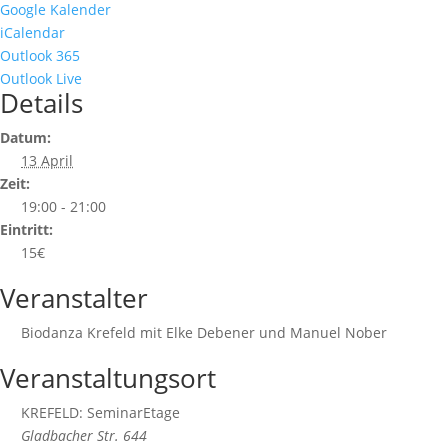
Google Kalender
iCalendar
Outlook 365
Outlook Live
Details
Datum:
13 April
Zeit:
19:00 - 21:00
Eintritt:
15€
Veranstalter
Biodanza Krefeld mit Elke Debener und Manuel Nober
Veranstaltungsort
KREFELD: SeminarEtage
Gladbacher Str. 644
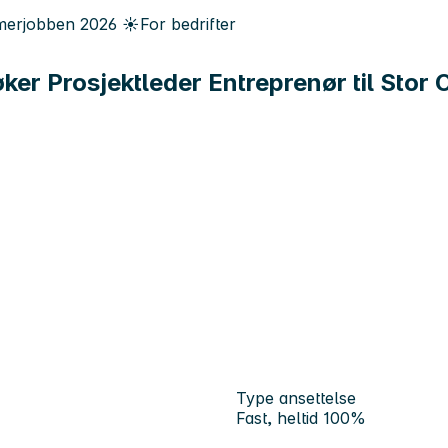
erjobben
2026
☀️
For bedrifter
ker Prosjektleder Entreprenør til Stor 
Type ansettelse
Fast, heltid 100%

════════════════════

**YOUR GOAL**:
Copy out all the entries exactly. Images stay out of the copy.

**ANSWER FOR THE TASK**:
Google Kalender
iCalendar
Outlook 365
Outlook Live
Details
Datum:
13 April
Zeit:
19:00 - 21:00
Eintritt:
15€
Veranstalter
Biodanza Krefeld mit Elke Debener und Manuel Nober
Veranstaltungsort
KREFELD: SeminarEtage
Gladbacher Str. 644
erjobben
2026
☀️
For bedrifter
ker Prosjektleder Entreprenør til Stor 
Type ansettelse
Fast, heltid 100%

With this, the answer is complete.